Para Ahouagi, da L.E.K Consulting, outro conceito também vai ser um norte do varejo alimentar. Trata-se do que ele classifica como Economia da Ampulheta, termo que traduz a tendência de o crescimento do setor se concentrar em duas pontas: a base e o topo da pirâmide dos consumidores.

“Temos uma classe média cada vez menor e, na prática, o meio da pirâmide desaparece”, explicou. “Com essa dinâmica acontecendo, haverá consequências tanto do ponto de vista de mix de produtos como de canais.”

Esse panorama deve favorecer a busca das empresas do setor pelo foco em uma dessas pontas. O que, por sua vez, seguirá fortalecendo, de um lado, os atacarejos, com sua proposta mais acessível. E, de outro, bandeiras de caráter mais premium e formatos como as lojas de proximidade ou de um nicho específico.

Mas há quem esteja posicionado nas duas extremidades. É o caso do Super Nosso, que detém a rede Apoio Mineiro, no cash & carry, e, em supermercados e loja de proximidade, trabalha com um perfil mais premium. Mas, a princípio, o grupo tem planos distintos para as duas frentes.

“No curto prazo, vamos focar mais no cash & carry”, disse Aroeira, CFO do grupo. “No supermercado, já estamos cobertos em Belo Horizonte e a expansão desse formato para outra cidade é mais válida em bloco, de oito a dez unidades, diferentemente do atacarejo, que é possível ir com apenas uma loja.”

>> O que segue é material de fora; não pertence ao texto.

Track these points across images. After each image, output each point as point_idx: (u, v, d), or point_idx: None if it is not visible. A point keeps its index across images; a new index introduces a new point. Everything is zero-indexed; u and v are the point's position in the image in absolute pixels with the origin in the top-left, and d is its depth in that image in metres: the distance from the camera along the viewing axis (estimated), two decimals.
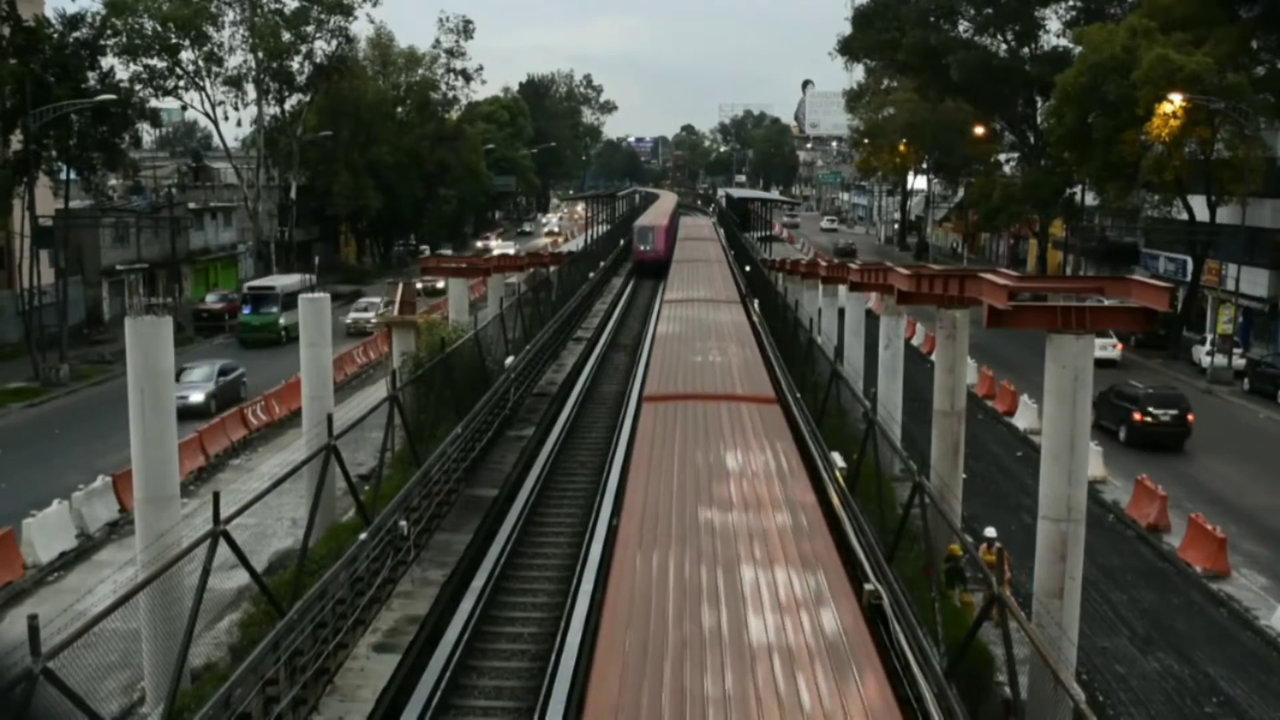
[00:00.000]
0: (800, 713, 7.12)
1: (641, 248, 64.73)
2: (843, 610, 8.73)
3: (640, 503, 11.54)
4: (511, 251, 73.34)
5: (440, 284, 49.97)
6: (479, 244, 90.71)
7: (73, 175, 43.70)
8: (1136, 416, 29.71)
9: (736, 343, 22.58)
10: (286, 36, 60.92)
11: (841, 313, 31.24)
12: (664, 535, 10.44)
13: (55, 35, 42.31)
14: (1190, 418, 30.18)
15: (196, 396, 33.22)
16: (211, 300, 54.85)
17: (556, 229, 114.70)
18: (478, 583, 16.79)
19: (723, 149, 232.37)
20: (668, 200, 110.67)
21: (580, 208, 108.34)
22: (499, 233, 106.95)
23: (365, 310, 51.79)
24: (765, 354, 25.00)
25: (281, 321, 47.28)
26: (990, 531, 17.45)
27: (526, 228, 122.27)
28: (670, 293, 33.06)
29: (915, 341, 44.87)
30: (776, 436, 14.56)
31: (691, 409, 15.91)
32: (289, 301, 46.99)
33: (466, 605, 15.96)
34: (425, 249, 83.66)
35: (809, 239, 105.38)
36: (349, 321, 49.46)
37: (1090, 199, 55.82)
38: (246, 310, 48.62)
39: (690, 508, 11.35)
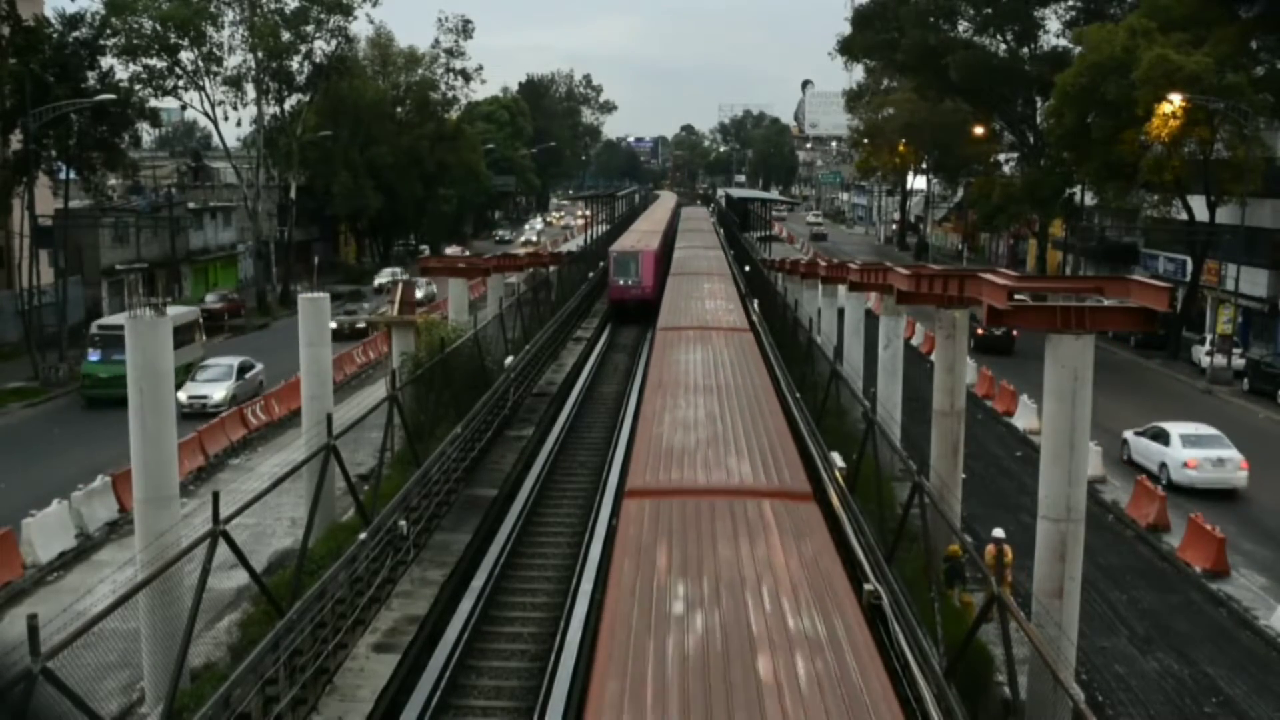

O grupo Super Nosso faturou R$ 3,2 bilhões em 2021

Com uma base atual de 72 lojas, sendo 20 delas no atacarejo, a empresa chegou recentemente ao interior mineiro com a abertura de uma loja da Apoio Mineiro em Curvelo. E anunciou o plano de investir mais de R$ 100 milhões em quatro unidades desse formato até o início de 2023, em cidades como Betim e Vespasiano.

No médio prazo, o Super Nosso não descarta expandir as demais bandeiras, inclusive, para outros estados. Além do Triângulo Mineiro, estão no radar Brasília (DF) e Vitória (ES). Essas iniciativas integram o plano do grupo de chegar a 10 milhões de clientes ativos em seu ecossistema. Hoje, essa base está em um milhão.

Se o foco da empresa no momento é o atacarejo, no GPA, a prioridade é outro extremo. Sob o comando de Marcelo Pimentel desde março desse ano, a rede, após separar suas operações do Assaí, vem centrando seus esforços para resgatar sua presença junto ao segmento premium.

Um dos caminhos para concretizar esse plano passa pelo Minuto Pão de Açúcar, bandeira de lojas de proximidade da rede. No início deste mês, o GPA anunciou que vai acelerar as aberturas nesse formato. De uma projeção anterior de 100 unidades até 2024, a nova meta saltou para 250 pontos de venda.

“O movimento do GPA é acertado e mostra que, cada vez mais, teremos players focados e especializados em uma proposta”, disse Danniela Eiger. Ela cita outras iniciativas nessa direção, como a separação do Mambo e do atacadista Giga, em 2020. Com a venda desse último, nesse ano, para o grupo chileno Cencosud, por R$ 500 milhões, em mais um sinal da abertura para a consolidação desse mercado.